We know that every dollar funded by private health insurance saves two dollars of costs in the public system. Private hospitals treat 40 per cent of all patients in Australia. In 2009-10 they treated 3.5 million people who had chosen to have private health insurance, taking that pressure off the public system. They perform the vast bulk of the elective surgery. We hear often about waiting lists for the public elective surgery system, and this funded private health insurance system assists in taking that pressure off. So that is another impact we will see through this bill if it is successful in this parliament. As the Leader of the Opposition said, we will fight this bill because it is an important policy matter to ensure that we have a sustainable funded health system to look after those people who are often quoted by those on the other side.

The impact of this bill is that 2.4 million will be directly affected by these changes and face immediate increases in their premiums—14, 29 and 43 per cent, depending on their income tiers. A 2012 survey found that 64 per cent of the population believe that the $4.5 billion a year the government spent on the rebate was a good use of taxpayers' money, and of course using taxpayers' money involves choices about what the role of government is. This is an important role because this is about taking pressure off the public system. This will impact enormously on the ability of the private health system to cope with the changes with people's choices about whether they keep cover or not.

It is, as a starter, another breach of trust. A direct letter which could not be any clearer from the member for Griffith, the now Foreign Minister, when he was leader of the Labor Party said they would not do this. Yet this is the third time the Labor Party have sought to breach that promise in this parliament. It is the third time they have sought to bring additional costs on already struggling families in our country, those they describe as rich, those families which we say are the people who are the backbone of our society. They try to put more pressure on those people by this decision, a decision based largely on their class warfare approach to politics and their inability to manage the budget. It is a bad decision; it is a bad bill. It should not be supported. It will impact on our future opportunities and will impact worst of all on those whom these people claim that they represent.

- RECORDED INFORMATION -

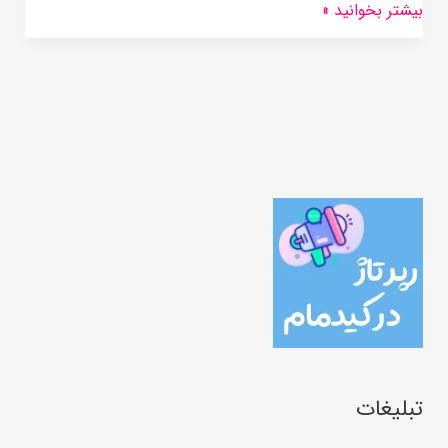
بیشتر بخوانید »
تبلیغات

- WHAT THE TASK ASKS -
In the speech on private health insurance, what share of all patients in Australia do private hospitals treat? The data has nothing to do with the speech on private health insurance.

- WRITTEN ANSWER -
40 per cent.